(Collected data entries)

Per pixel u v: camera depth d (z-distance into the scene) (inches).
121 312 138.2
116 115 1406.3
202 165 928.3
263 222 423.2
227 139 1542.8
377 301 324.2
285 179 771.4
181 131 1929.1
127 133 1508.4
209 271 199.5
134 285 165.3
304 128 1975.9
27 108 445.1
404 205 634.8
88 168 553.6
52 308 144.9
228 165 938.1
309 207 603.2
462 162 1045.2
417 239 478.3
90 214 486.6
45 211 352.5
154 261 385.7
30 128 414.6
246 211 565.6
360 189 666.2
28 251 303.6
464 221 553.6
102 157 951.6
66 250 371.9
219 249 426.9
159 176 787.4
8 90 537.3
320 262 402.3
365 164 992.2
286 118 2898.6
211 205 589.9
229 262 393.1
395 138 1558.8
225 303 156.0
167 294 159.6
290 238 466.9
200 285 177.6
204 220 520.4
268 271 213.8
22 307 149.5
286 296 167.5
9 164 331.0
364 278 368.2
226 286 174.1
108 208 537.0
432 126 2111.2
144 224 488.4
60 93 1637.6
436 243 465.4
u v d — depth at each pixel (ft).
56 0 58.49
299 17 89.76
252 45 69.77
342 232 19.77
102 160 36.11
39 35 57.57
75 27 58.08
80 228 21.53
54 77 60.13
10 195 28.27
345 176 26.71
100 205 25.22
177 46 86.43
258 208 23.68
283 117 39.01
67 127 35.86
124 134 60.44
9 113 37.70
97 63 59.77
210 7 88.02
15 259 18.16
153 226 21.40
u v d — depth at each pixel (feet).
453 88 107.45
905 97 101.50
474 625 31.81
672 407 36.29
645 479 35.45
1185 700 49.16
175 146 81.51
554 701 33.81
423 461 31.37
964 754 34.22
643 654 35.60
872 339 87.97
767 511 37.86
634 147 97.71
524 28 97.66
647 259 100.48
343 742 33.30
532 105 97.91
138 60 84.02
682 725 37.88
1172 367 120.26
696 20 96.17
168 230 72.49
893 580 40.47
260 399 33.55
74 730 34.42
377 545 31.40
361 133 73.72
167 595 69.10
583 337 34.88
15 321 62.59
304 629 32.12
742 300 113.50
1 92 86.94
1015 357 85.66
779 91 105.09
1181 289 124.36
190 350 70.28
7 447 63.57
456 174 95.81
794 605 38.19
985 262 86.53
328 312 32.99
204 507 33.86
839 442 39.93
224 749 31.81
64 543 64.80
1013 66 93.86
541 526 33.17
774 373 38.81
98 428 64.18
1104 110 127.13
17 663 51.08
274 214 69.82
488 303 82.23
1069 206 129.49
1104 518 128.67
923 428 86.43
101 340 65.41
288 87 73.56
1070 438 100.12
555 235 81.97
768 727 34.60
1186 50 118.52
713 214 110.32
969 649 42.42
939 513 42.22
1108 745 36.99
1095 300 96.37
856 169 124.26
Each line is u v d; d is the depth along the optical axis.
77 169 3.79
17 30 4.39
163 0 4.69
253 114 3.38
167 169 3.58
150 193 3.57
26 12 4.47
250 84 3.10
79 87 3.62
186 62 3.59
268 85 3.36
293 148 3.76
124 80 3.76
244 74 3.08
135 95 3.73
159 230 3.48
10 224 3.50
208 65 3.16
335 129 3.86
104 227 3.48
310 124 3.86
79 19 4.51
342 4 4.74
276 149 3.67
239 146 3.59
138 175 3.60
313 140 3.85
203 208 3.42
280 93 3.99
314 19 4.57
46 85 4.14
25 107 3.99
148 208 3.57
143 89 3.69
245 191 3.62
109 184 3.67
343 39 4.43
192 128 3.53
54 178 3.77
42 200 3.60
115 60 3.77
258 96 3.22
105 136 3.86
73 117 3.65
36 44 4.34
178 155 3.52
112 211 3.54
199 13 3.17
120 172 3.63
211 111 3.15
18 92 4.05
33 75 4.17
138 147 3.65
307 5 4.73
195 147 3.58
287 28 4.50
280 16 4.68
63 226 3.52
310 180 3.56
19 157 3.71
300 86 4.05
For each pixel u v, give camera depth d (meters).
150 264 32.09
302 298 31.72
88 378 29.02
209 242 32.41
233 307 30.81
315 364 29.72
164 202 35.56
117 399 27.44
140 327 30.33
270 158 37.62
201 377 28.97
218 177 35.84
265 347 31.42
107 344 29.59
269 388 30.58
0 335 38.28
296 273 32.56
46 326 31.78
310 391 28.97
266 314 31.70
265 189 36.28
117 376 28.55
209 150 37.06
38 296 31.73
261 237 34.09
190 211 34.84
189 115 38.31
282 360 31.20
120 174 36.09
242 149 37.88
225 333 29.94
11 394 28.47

# Task statement:
Each line from the one containing "38 296 31.73" to the close of the records must appear in the output exactly, and no other line.

# Solved exercise:
38 296 31.73
261 237 34.09
190 211 34.84
189 115 38.31
282 360 31.20
120 174 36.09
242 149 37.88
225 333 29.94
11 394 28.47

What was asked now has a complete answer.